SOURCE RECORDS:
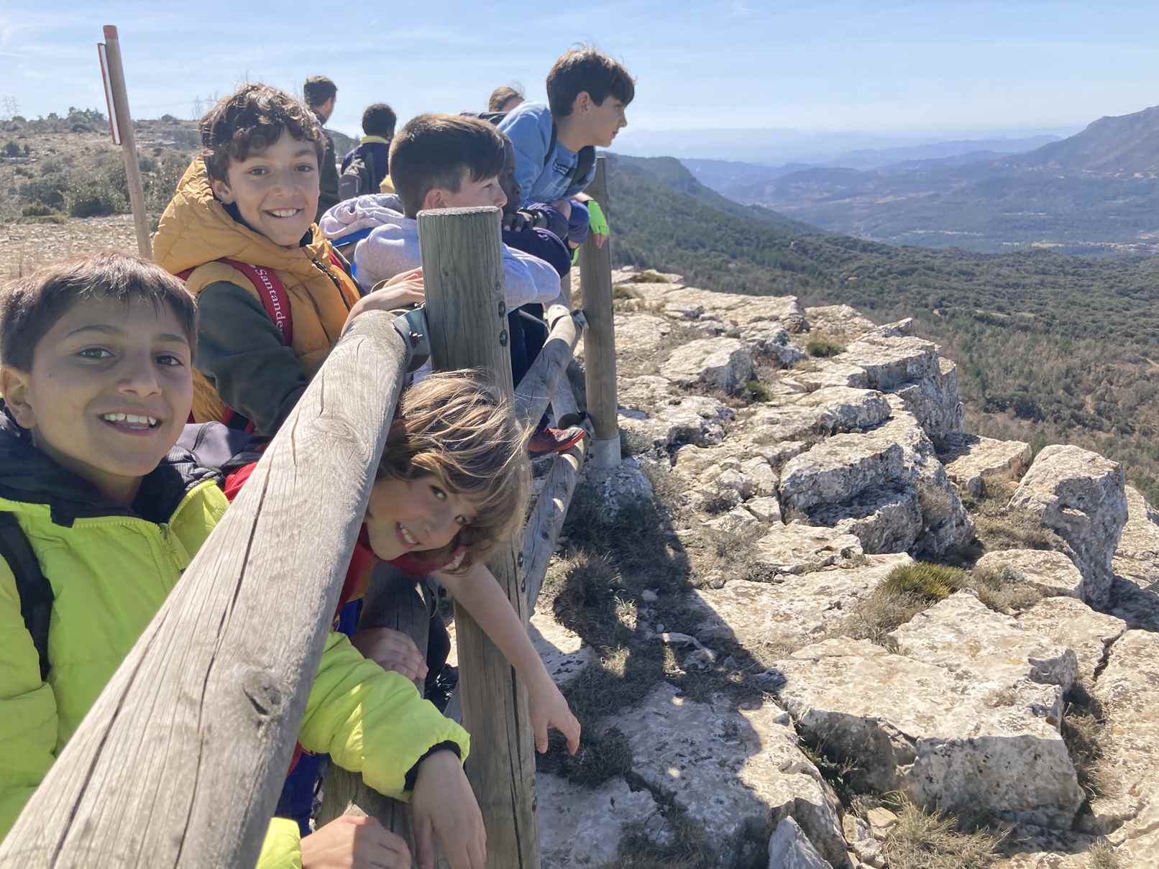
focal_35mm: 28
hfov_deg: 63.4
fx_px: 937
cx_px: 580
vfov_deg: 49.7
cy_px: 434
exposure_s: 1/1333
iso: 20
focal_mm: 3.99
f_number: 1.8
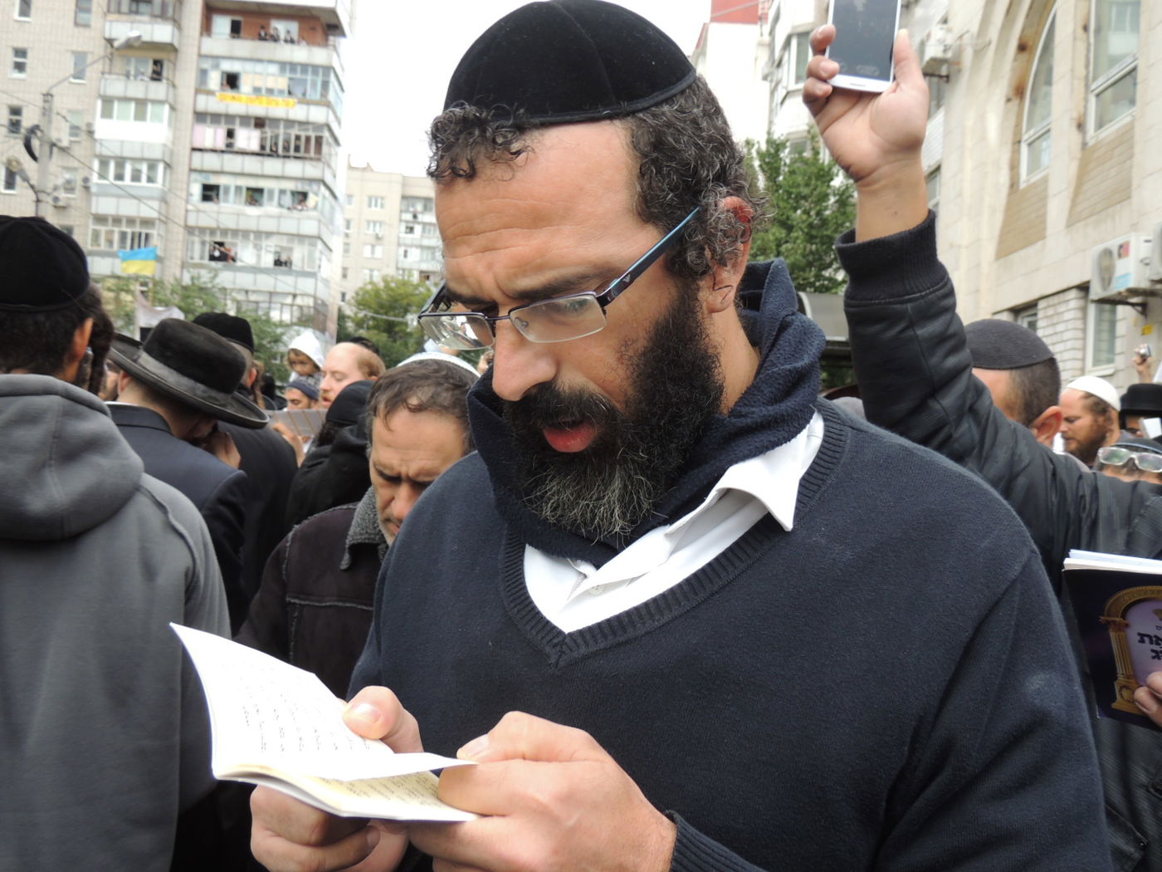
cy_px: 436
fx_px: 1108
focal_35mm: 33
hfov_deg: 55.4
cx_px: 581
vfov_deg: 42.9
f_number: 3.2
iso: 100
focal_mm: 5.8
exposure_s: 1/160
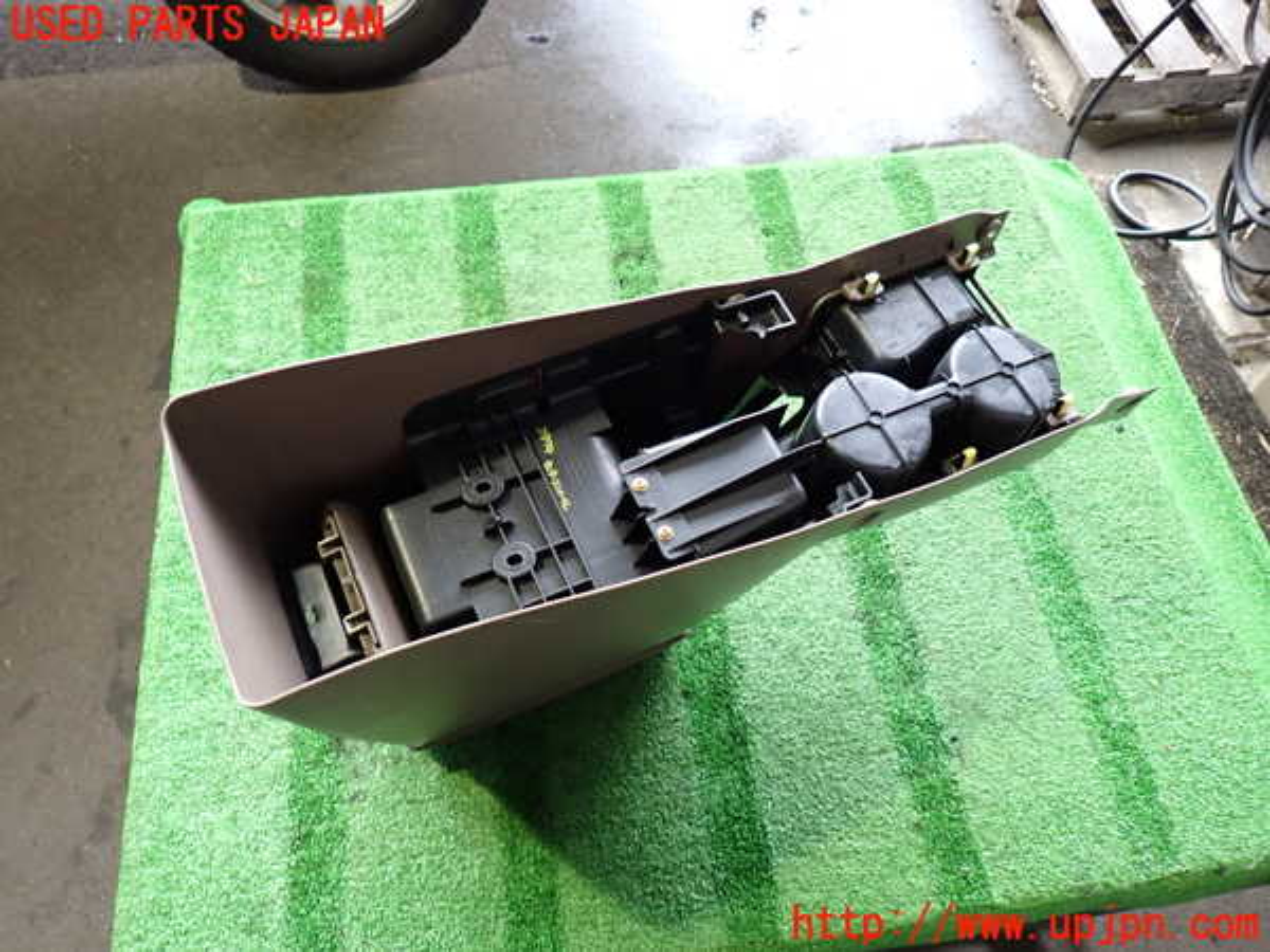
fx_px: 917
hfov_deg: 69.4
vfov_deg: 54.9
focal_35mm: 25
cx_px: 635
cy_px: 476
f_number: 2
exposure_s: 1/30
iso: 320
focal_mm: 4.5
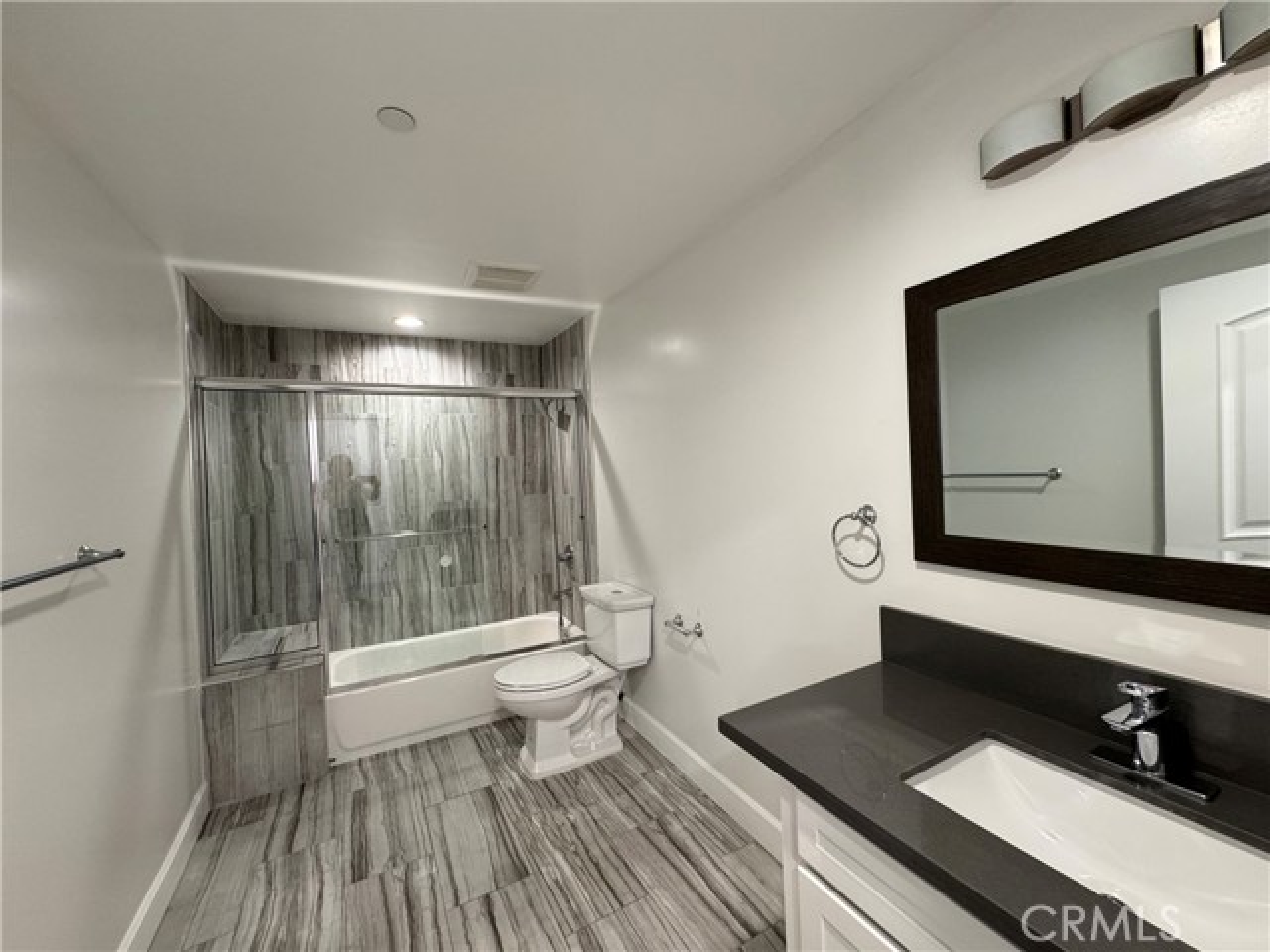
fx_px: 514
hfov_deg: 102.1
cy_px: 476
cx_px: 635
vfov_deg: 85.7
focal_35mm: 14
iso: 250
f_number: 2.2
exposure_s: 1/60
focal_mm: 2.22
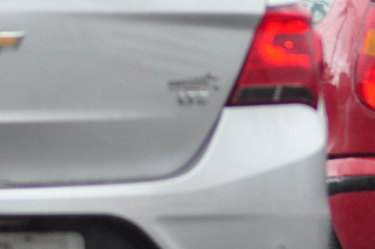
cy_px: -306
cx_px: 73
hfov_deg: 1.5
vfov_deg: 1.0
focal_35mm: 1396
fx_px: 14524
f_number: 8
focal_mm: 200
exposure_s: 1/320
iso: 400
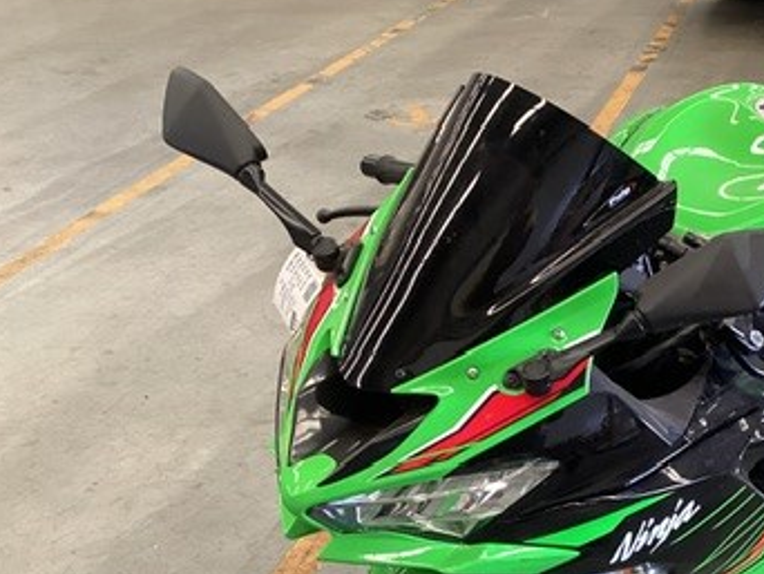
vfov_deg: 24.9
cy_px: 449
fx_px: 1281
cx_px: 668
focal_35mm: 58
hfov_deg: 31.8
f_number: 2.4
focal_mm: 3.3
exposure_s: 1/60
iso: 200
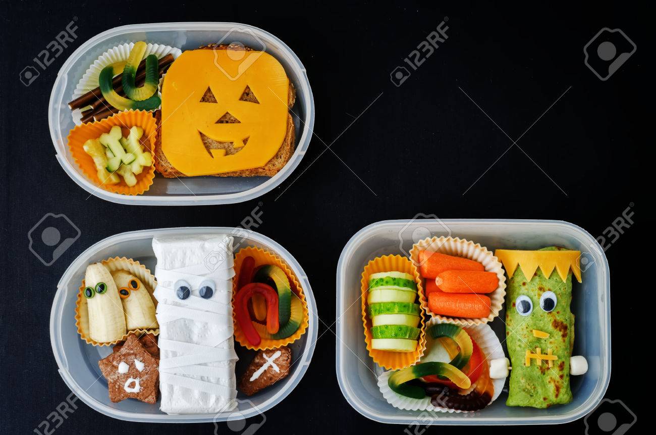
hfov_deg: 27.0
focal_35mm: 75
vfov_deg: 18.1
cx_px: 328
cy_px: 218
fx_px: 1364
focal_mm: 50
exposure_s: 1/2
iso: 100
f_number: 9
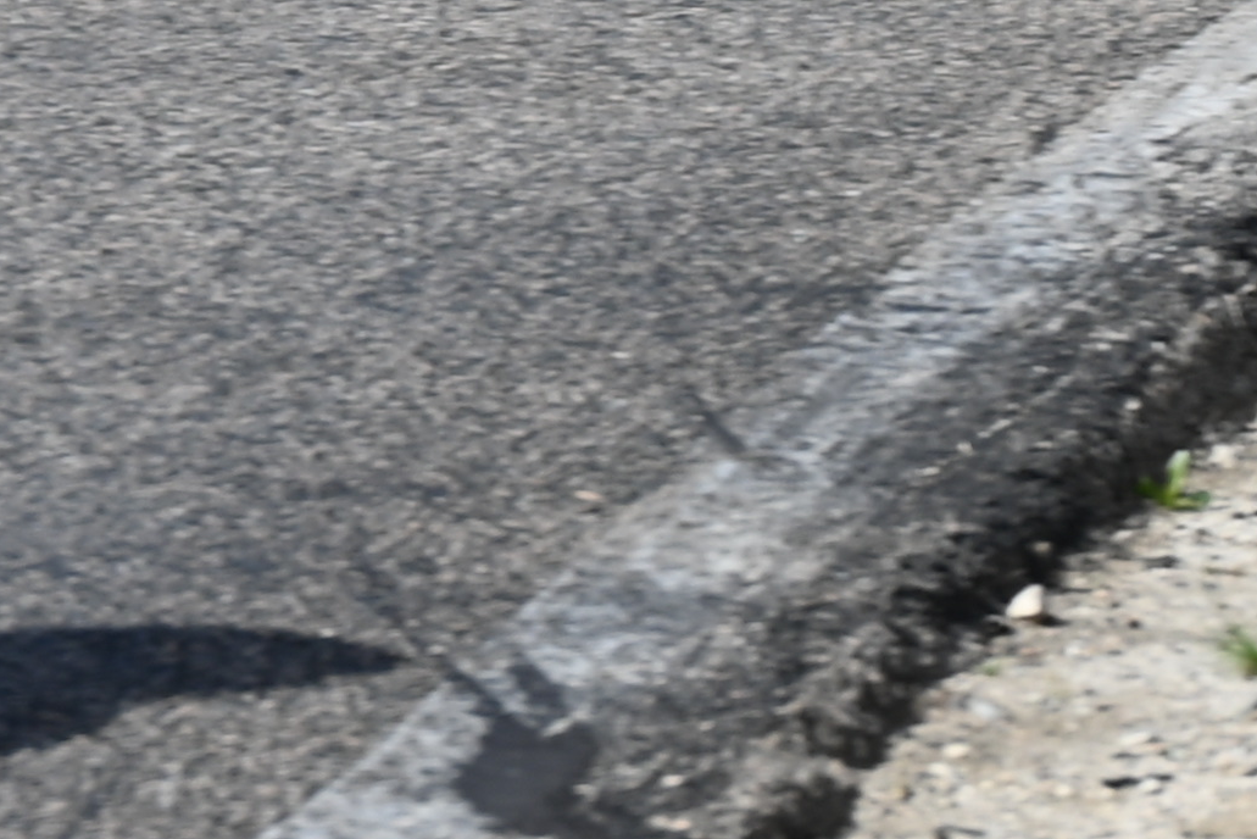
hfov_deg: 3.8
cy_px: -421
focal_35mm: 537
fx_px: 18754
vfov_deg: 2.6
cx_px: -1612
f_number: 7.1
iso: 100
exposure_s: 1/400
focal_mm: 92
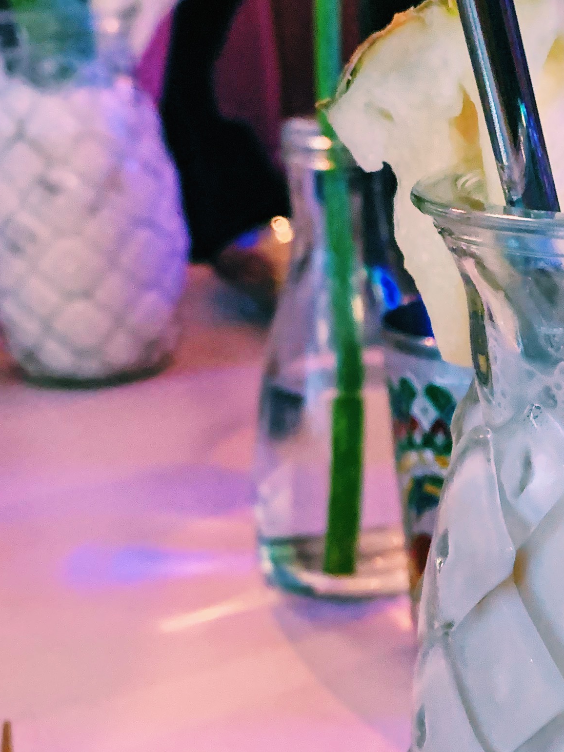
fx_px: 1478
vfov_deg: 28.4
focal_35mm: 68
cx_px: 694
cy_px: 507
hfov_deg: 20.1
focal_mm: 4.25
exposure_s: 1/25
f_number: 1.8
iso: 500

ABOUT THIS TASK: Only the lines from the start of the records through the line containing "focal_35mm: 75" should be repeated, word for word, with the pictures left out.

FINISHED EXERCISE:
focal_35mm: 28
hfov_deg: 63.4
fx_px: 937
cx_px: 580
vfov_deg: 49.7
cy_px: 434
exposure_s: 1/1333
iso: 20
focal_mm: 3.99
f_number: 1.8
cy_px: 436
fx_px: 1108
focal_35mm: 33
hfov_deg: 55.4
cx_px: 581
vfov_deg: 42.9
f_number: 3.2
iso: 100
focal_mm: 5.8
exposure_s: 1/160
fx_px: 917
hfov_deg: 69.4
vfov_deg: 54.9
focal_35mm: 25
cx_px: 635
cy_px: 476
f_number: 2
exposure_s: 1/30
iso: 320
focal_mm: 4.5
fx_px: 514
hfov_deg: 102.1
cy_px: 476
cx_px: 635
vfov_deg: 85.7
focal_35mm: 14
iso: 250
f_number: 2.2
exposure_s: 1/60
focal_mm: 2.22
cy_px: -306
cx_px: 73
hfov_deg: 1.5
vfov_deg: 1.0
focal_35mm: 1396
fx_px: 14524
f_number: 8
focal_mm: 200
exposure_s: 1/320
iso: 400
vfov_deg: 24.9
cy_px: 449
fx_px: 1281
cx_px: 668
focal_35mm: 58
hfov_deg: 31.8
f_number: 2.4
focal_mm: 3.3
exposure_s: 1/60
iso: 200
hfov_deg: 27.0
focal_35mm: 75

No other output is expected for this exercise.